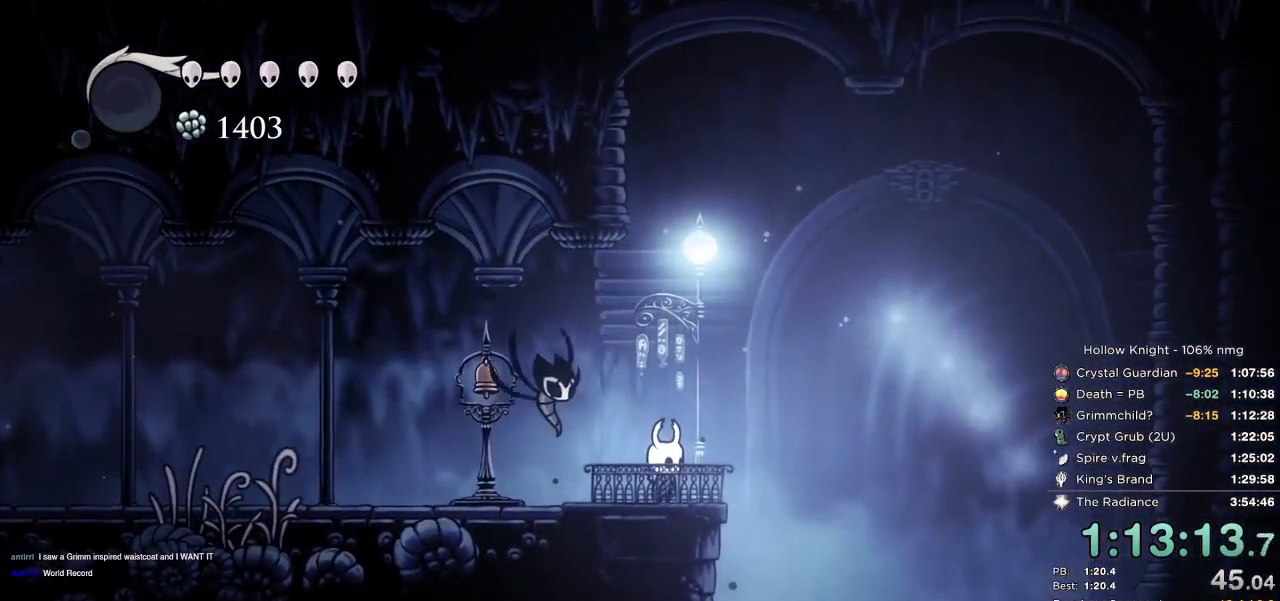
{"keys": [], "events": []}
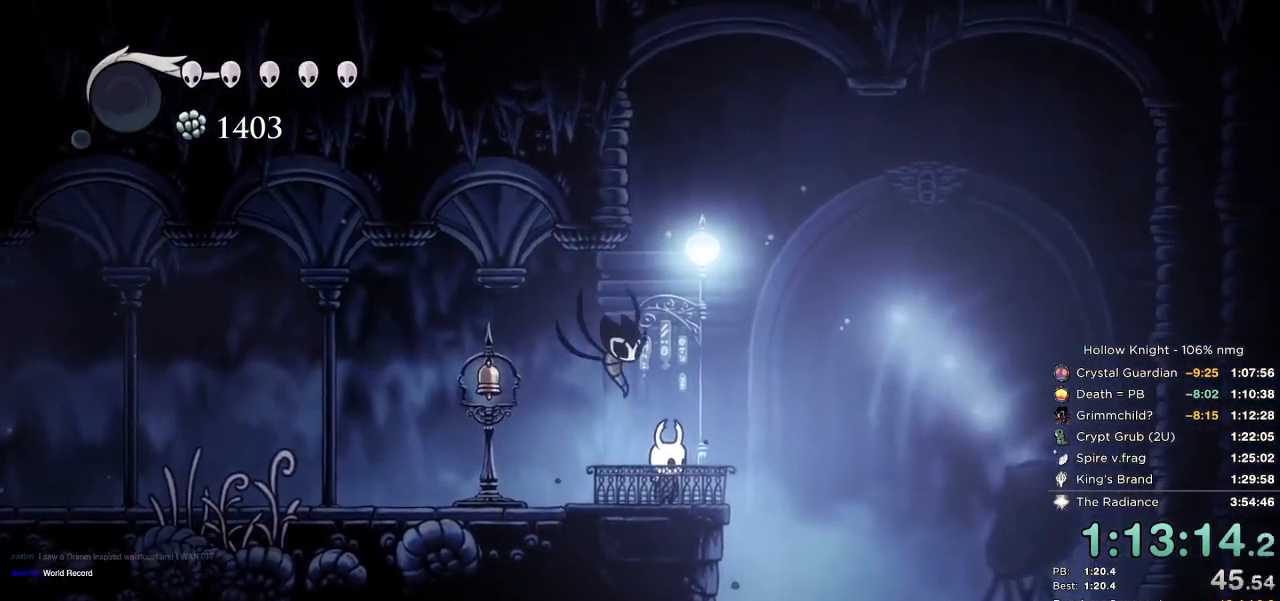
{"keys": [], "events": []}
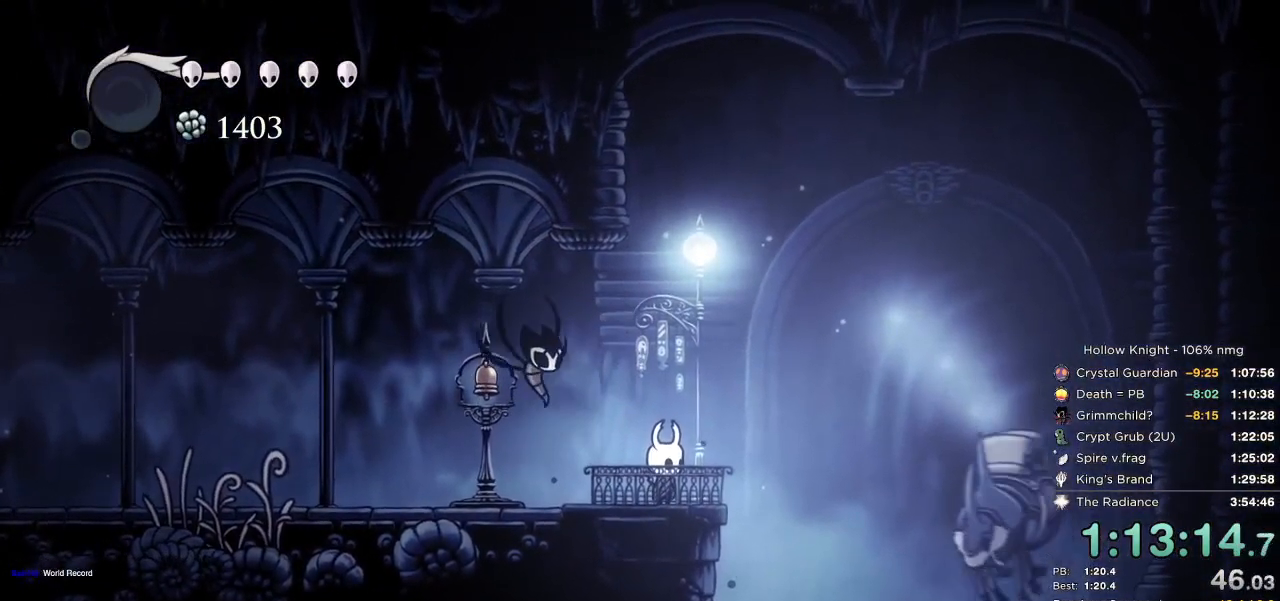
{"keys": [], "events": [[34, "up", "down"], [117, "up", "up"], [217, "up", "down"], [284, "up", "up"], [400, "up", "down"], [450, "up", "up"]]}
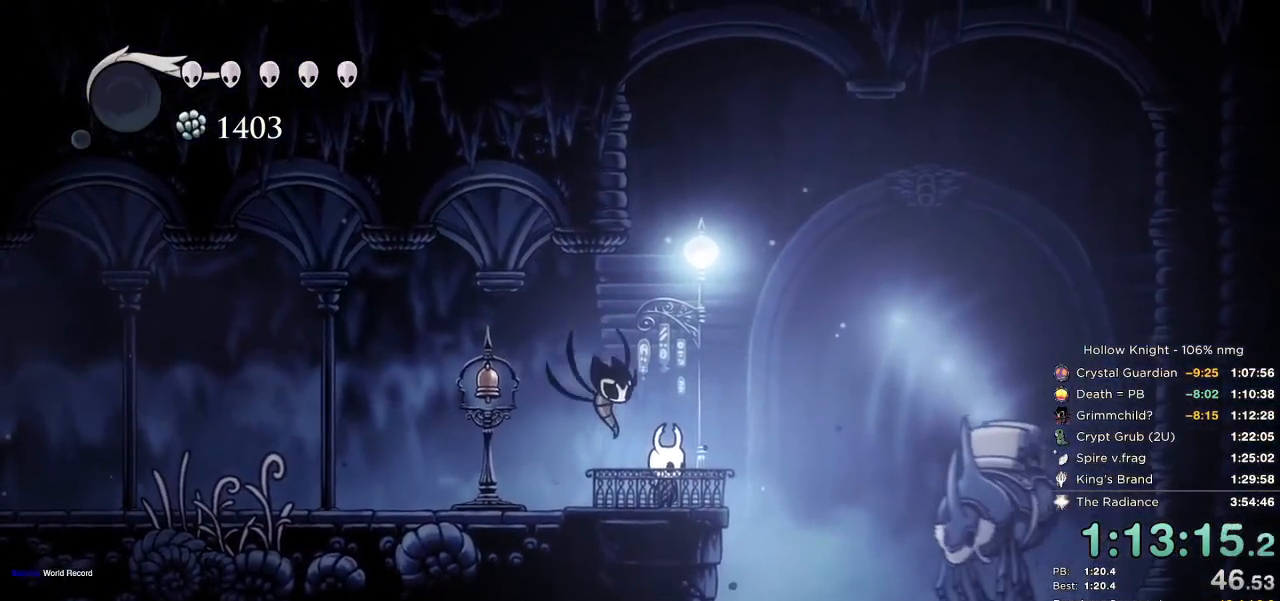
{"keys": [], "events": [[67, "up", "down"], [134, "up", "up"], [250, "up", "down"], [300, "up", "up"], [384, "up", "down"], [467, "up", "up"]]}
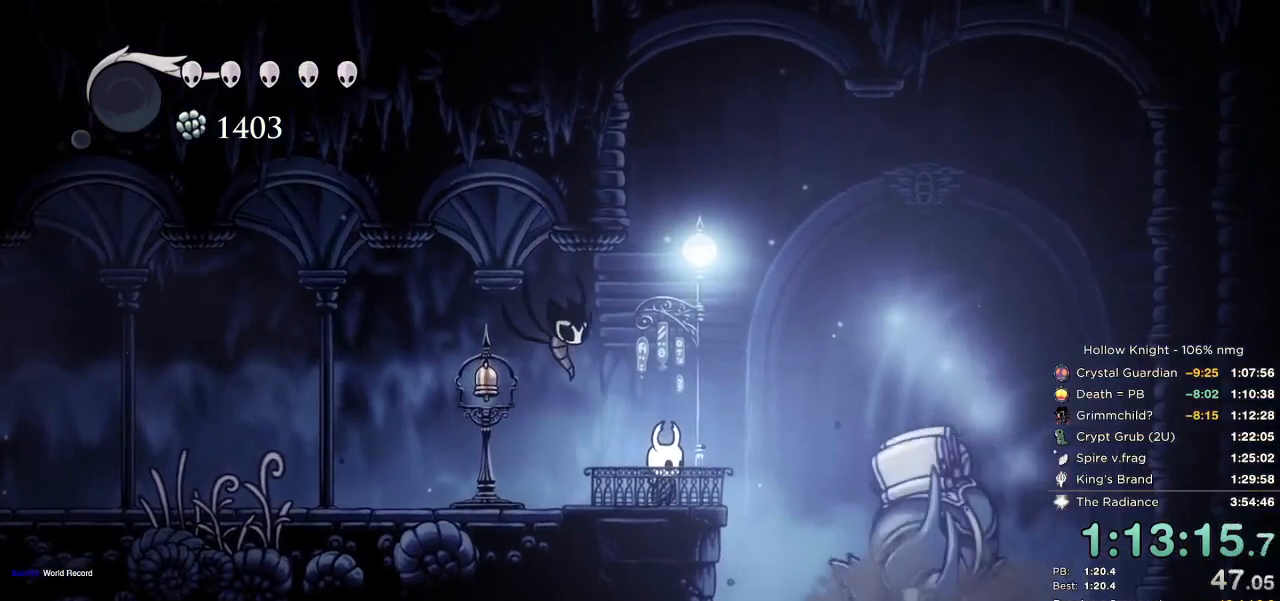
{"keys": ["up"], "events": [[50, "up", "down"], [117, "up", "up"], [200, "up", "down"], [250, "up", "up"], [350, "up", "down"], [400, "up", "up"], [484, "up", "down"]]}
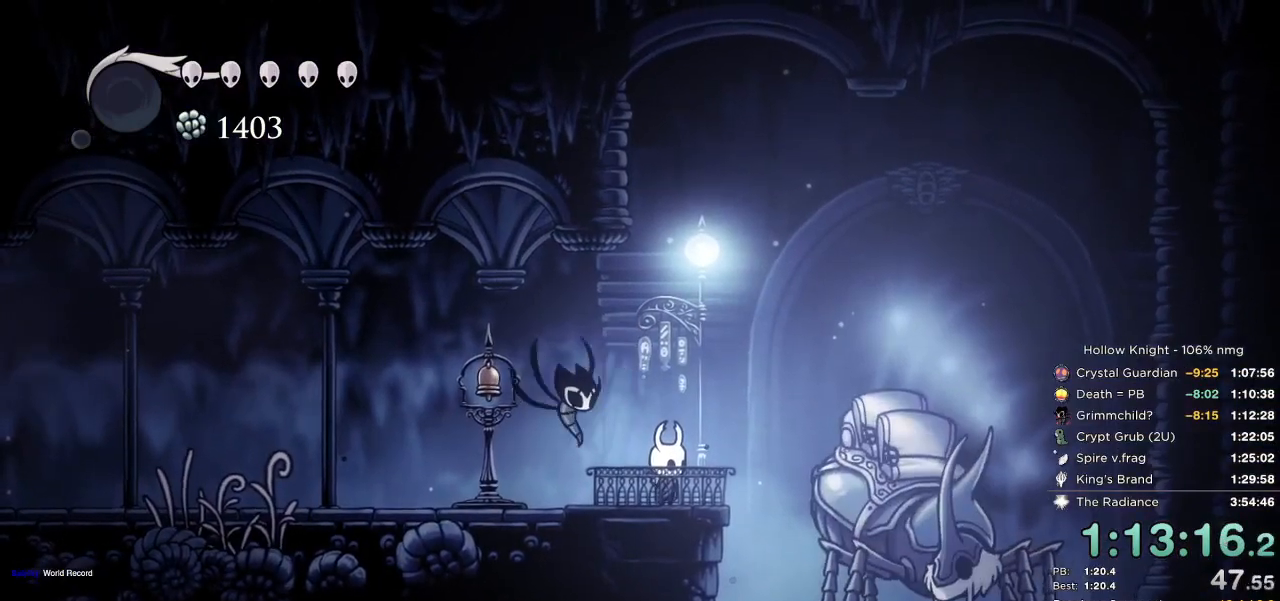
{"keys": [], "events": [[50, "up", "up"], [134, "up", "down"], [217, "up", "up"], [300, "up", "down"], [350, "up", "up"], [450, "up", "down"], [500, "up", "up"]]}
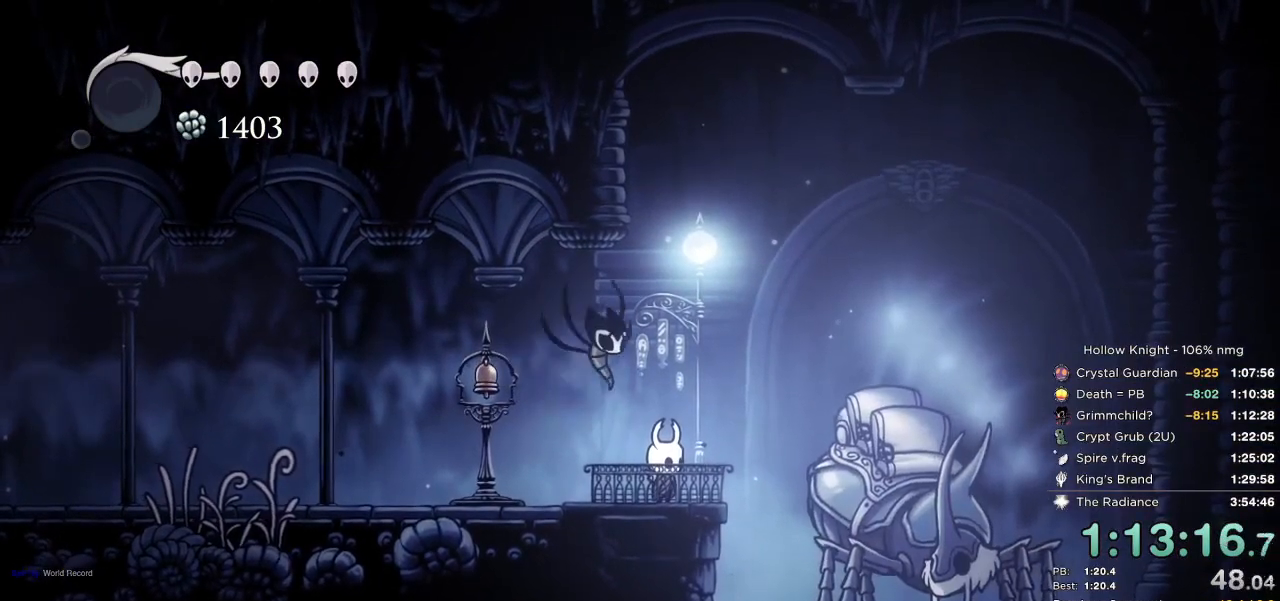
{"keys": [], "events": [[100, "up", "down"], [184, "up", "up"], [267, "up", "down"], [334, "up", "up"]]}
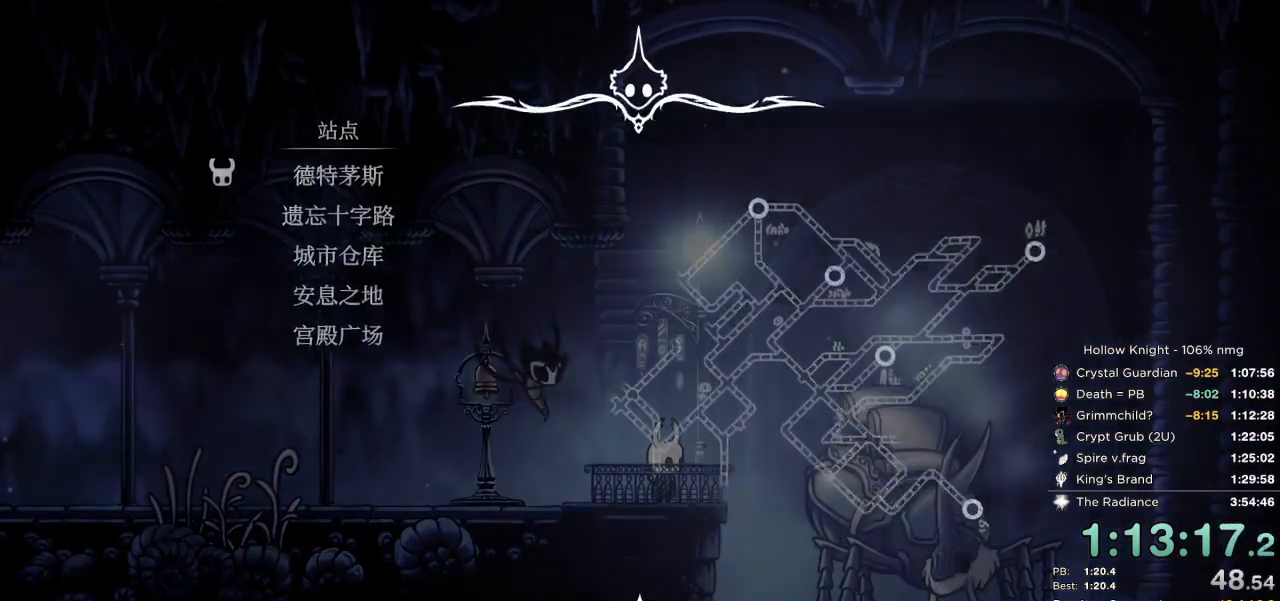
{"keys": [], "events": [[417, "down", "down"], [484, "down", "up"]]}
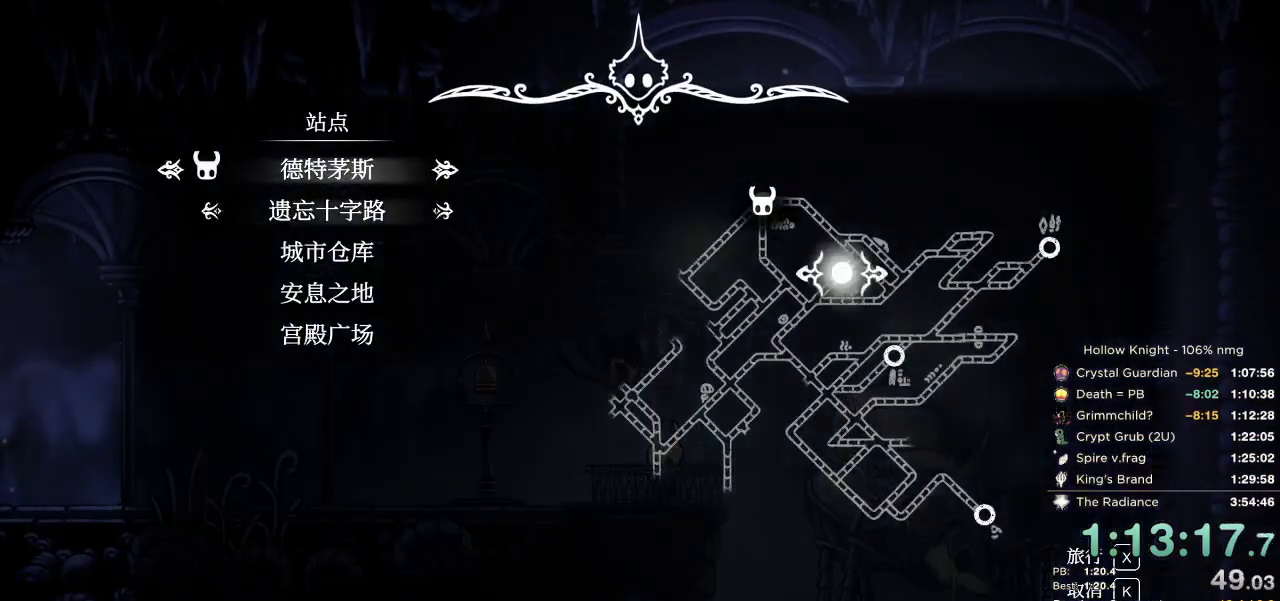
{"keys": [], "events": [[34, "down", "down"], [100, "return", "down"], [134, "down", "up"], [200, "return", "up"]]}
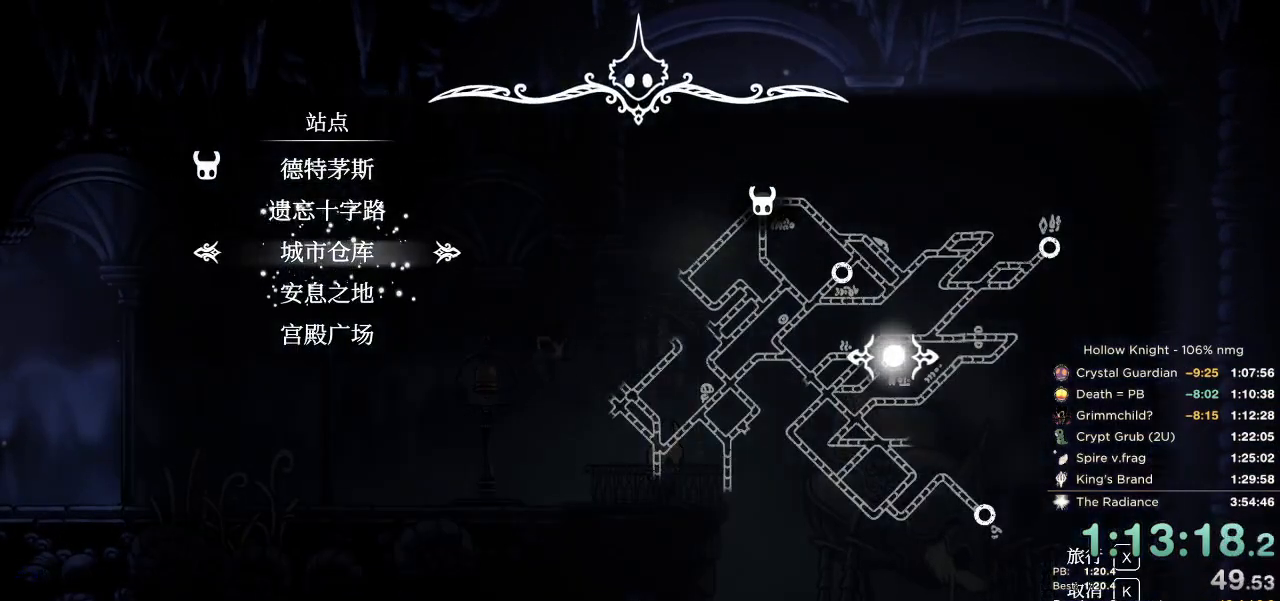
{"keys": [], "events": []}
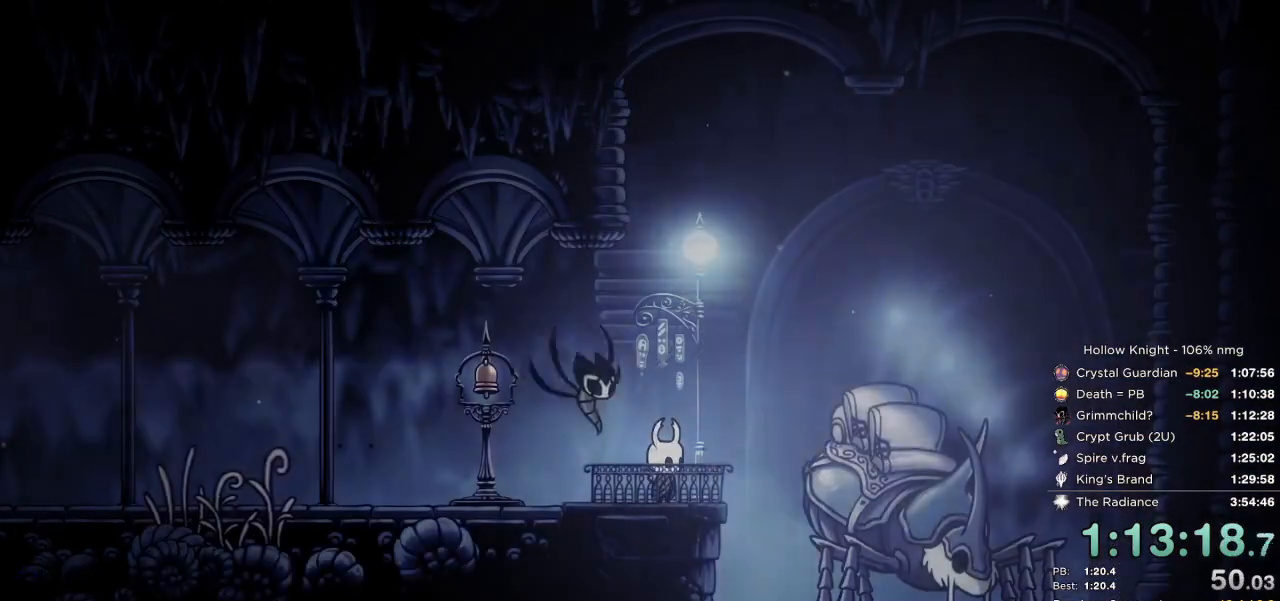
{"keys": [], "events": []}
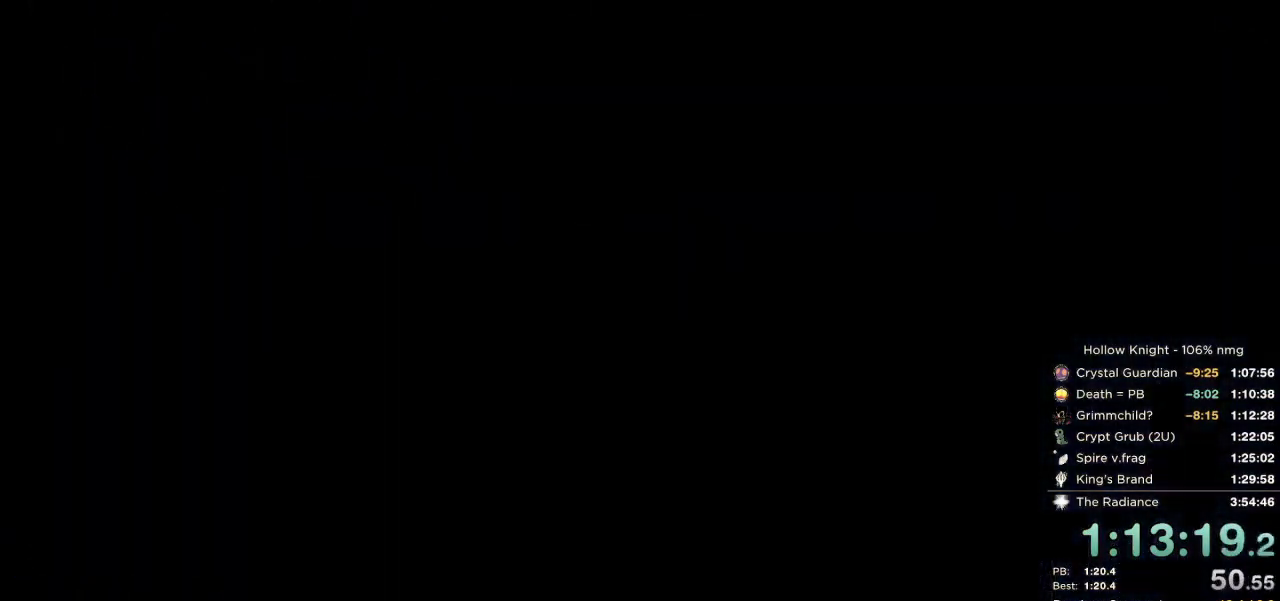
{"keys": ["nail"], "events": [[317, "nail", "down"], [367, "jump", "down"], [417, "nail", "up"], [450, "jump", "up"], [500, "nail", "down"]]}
++++++++++
▸ PROBLEM TO WORK ON
From the first record above to the last, output each one exactly and omit the pictures.

▸ EXERCISE ANSWER
{"keys": [], "events": []}
{"keys": [], "events": []}
{"keys": [], "events": [[34, "up", "down"], [117, "up", "up"], [217, "up", "down"], [284, "up", "up"], [400, "up", "down"], [450, "up", "up"]]}
{"keys": [], "events": [[67, "up", "down"], [134, "up", "up"], [250, "up", "down"], [300, "up", "up"], [384, "up", "down"], [467, "up", "up"]]}
{"keys": ["up"], "events": [[50, "up", "down"], [117, "up", "up"], [200, "up", "down"], [250, "up", "up"], [350, "up", "down"], [400, "up", "up"], [484, "up", "down"]]}
{"keys": [], "events": [[50, "up", "up"], [134, "up", "down"], [217, "up", "up"], [300, "up", "down"], [350, "up", "up"], [450, "up", "down"], [500, "up", "up"]]}
{"keys": [], "events": [[100, "up", "down"], [184, "up", "up"], [267, "up", "down"], [334, "up", "up"]]}
{"keys": [], "events": [[417, "down", "down"], [484, "down", "up"]]}
{"keys": [], "events": [[34, "down", "down"], [100, "return", "down"], [134, "down", "up"], [200, "return", "up"]]}
{"keys": [], "events": []}
{"keys": [], "events": []}
{"keys": ["nail"], "events": [[317, "nail", "down"], [367, "jump", "down"], [417, "nail", "up"], [450, "jump", "up"], [500, "nail", "down"]]}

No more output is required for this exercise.